Balfour chief ’s pay packet given a rough ride by angry investors
BALFOUR Beatty’s investors have expressed their unhappiness at the pay awarded to the company’s bosses as almost 14pc of shareholders refused to back the latest remuneration report.
Chief executive Leo Quinn was paid almost £5.4m in 2017 after his longterm incentives, worth more than £2m, kicked in. Finance director Philip Harrison was paid £1.9m, which included £752,000 of long-term incentive payments, while chairman Philip Aiken received £270,000.
At the company’s annual general meeting on Thursday, 13.63pc of investors voted against the payments, although the motion still had enough votes in favour to be passed. This is the second year that some of Balfour Beatty’s investors have expressed displeasure about the way that the company rewards its top team.

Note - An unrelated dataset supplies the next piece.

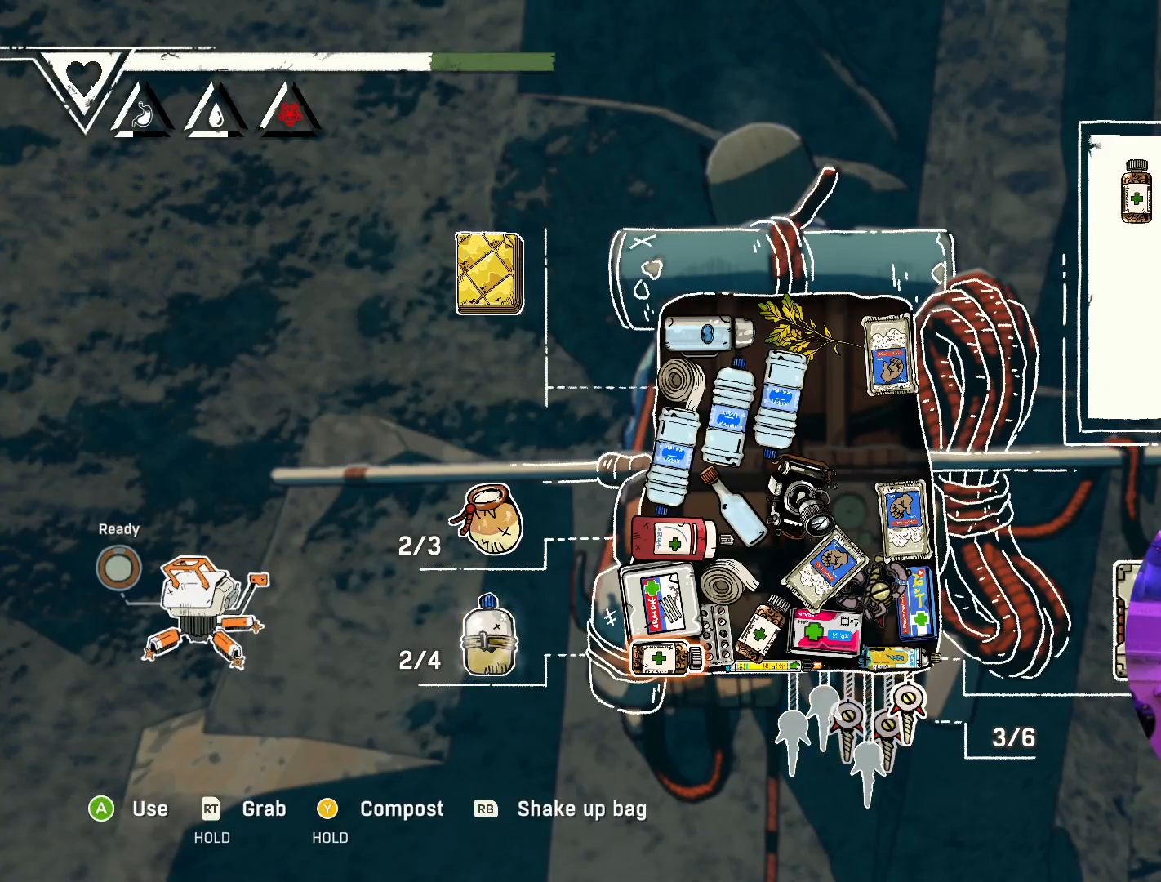
{"buttons": [], "left_stick": "center", "right_stick": "center", "events": [[17, "right_stick", "center"]]}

Last year, almost 23pc of shareholders rebelled at the annual general meeting over plans to increase Mr Quinn’s annual bonus from 120pc of his salary to 150pc. Mr Quinn has overseen a turnaround of the business since taking the helm in 2015.
In March, Balfour Beatty reported that its pre-tax profits rose to £117m in 2017, up from just £10m a year earlier. It had run into trouble after underbidding on a number of large contracts, accepting thin margins in order to win work. As a result, its costs spiralled out of control.

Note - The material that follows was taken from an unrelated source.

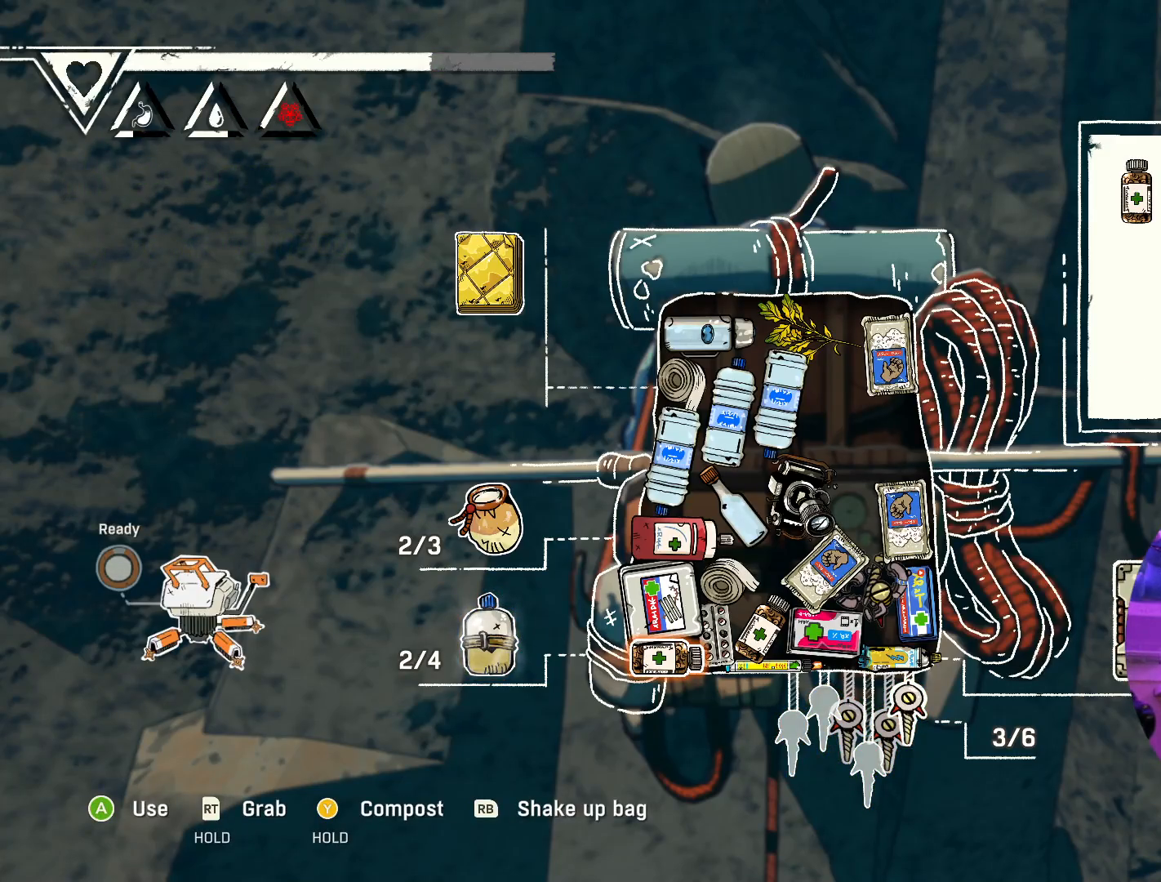
{"buttons": [], "left_stick": "center", "right_stick": "center", "events": []}
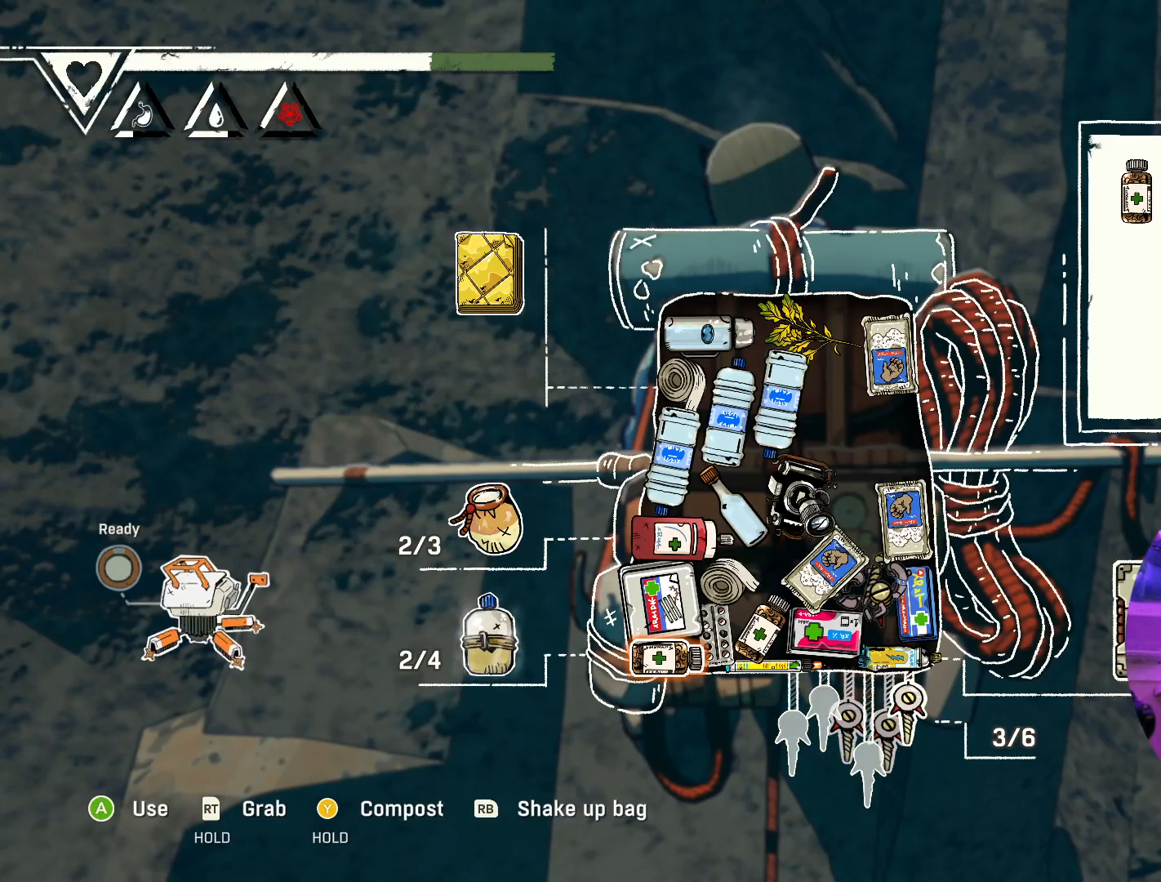
{"buttons": [], "left_stick": "center", "right_stick": "center", "events": []}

Mr Quinn instigated a review called “Build to Last”, which aimed to streamline its processes and make sure it was only bidding on viable contracts.

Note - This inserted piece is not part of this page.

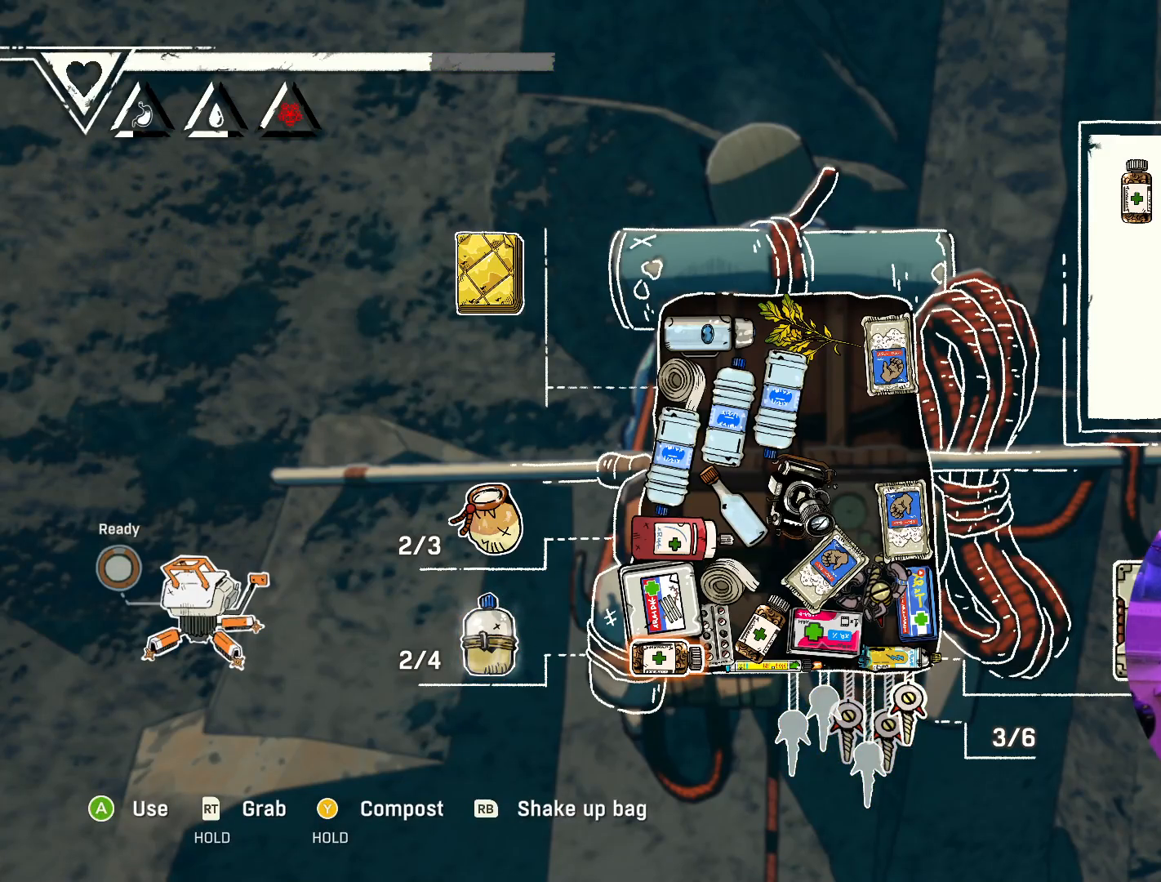
{"buttons": [], "left_stick": "center", "right_stick": "center", "events": []}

Balfour is not the only company to have faced shareholder ire this year over excessive pay. Earlier this week, Bovis Homes suffered a sizeable revolt when 37.6pc of its investors voted against its pay report.
Fellow housebuilder Persimmon, the drugmaker Astrazeneca and the consumer giant Unilever have also faced votes against their pay policies.
Trade show organiser Informa also suffered a 36pc investor revolt over pay yesterday.